──────── Provided data

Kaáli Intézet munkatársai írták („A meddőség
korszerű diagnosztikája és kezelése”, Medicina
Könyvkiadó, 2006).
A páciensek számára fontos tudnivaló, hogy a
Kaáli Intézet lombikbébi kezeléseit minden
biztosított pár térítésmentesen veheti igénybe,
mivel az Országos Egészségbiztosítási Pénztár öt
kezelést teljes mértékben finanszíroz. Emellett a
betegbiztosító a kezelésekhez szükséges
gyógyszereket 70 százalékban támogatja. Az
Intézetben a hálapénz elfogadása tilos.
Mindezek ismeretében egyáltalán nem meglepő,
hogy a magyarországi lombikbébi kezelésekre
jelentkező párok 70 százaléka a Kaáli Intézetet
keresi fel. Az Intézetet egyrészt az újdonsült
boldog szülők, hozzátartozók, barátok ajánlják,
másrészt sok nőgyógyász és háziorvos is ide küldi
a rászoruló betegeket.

────────────────

*What you have to do*. Transcribe each line of the listing above precisely as it appears.

*Solution to this exercise*.
Kaáli Intézet munkatársai írták („A meddőség
korszerű diagnosztikája és kezelése”, Medicina
Könyvkiadó, 2006).
A páciensek számára fontos tudnivaló, hogy a
Kaáli Intézet lombikbébi kezeléseit minden
biztosított pár térítésmentesen veheti igénybe,
mivel az Országos Egészségbiztosítási Pénztár öt
kezelést teljes mértékben finanszíroz. Emellett a
betegbiztosító a kezelésekhez szükséges
gyógyszereket 70 százalékban támogatja. Az
Intézetben a hálapénz elfogadása tilos.
Mindezek ismeretében egyáltalán nem meglepő,
hogy a magyarországi lombikbébi kezelésekre
jelentkező párok 70 százaléka a Kaáli Intézetet
keresi fel. Az Intézetet egyrészt az újdonsült
boldog szülők, hozzátartozók, barátok ajánlják,
másrészt sok nőgyógyász és háziorvos is ide küldi
a rászoruló betegeket.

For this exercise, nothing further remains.